Multigene Editing in the Escherichia coli Genome via the CRISPR-Cas9 System

• Published in: Applied and Environmental Microbiology Vol. 81; no. 7; pp. 2506 - 2514
• Main Authors: Jiang, Yu, Chen, Biao, Duan, Chunlan, Sun, Bingbing, Yang, Junjie, Yang, Sheng
• Format: Journal Article
• Language: English
• Published: United States American Society for Microbiology 01.04.2015
• Subjects: Chromosomes; CRISPR-Cas Systems; E coli; Enterobacteriaceae; Enterobacteriaceae - enzymology; Enterobacteriaceae - genetics; Escherichia coli; Genes, Bacterial; Genetics; Genetics, Microbial - methods; Genome, Bacterial; Genomics; Gram-negative bacteria; Methods; Microbiology; Molecular Biology - methods; Recombination, Genetic; Streptococcus pyogenes; Streptococcus pyogenes - enzymology; Streptococcus pyogenes - genetics
• ISSN: 0099-2240; 1098-5336; 1098-5336; 1098-6596
• DOI: 10.1128/AEM.04023-14

An efficient genome-scale editing tool is required for construction of industrially useful microbes.
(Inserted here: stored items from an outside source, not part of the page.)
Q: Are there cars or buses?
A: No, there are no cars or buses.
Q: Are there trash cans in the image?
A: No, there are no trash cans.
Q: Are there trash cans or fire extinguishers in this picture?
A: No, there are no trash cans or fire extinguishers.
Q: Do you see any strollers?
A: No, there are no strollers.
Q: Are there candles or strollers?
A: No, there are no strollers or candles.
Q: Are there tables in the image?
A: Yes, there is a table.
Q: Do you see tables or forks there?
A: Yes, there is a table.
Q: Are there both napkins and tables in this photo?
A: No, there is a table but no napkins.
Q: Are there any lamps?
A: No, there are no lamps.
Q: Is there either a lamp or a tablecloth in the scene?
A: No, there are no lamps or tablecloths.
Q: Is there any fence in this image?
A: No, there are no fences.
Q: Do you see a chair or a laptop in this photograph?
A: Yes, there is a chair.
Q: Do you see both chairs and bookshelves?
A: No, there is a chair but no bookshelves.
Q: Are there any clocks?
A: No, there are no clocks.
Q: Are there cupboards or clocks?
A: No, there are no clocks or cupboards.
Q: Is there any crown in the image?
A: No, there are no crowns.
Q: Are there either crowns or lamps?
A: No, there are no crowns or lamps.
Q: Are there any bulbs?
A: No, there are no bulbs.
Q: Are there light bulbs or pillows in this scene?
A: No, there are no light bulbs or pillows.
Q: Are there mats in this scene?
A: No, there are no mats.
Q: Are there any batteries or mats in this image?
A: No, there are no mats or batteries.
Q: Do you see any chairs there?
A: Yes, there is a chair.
We describe a targeted, continual multigene editing strategy that was applied to the Escherichia coli genome by using the Streptococcus pyogenes type II CRISPR-Cas9 system to realize a variety of precise genome modifications, including gene deletion and insertion, with a highest efficiency of 100%, which was able to achieve simultaneous multigene editing of up to three targets. The system also demonstrated successful targeted chromosomal deletions in Tatumella citrea , another species of the Enterobacteriaceae , with highest efficiency of 100%.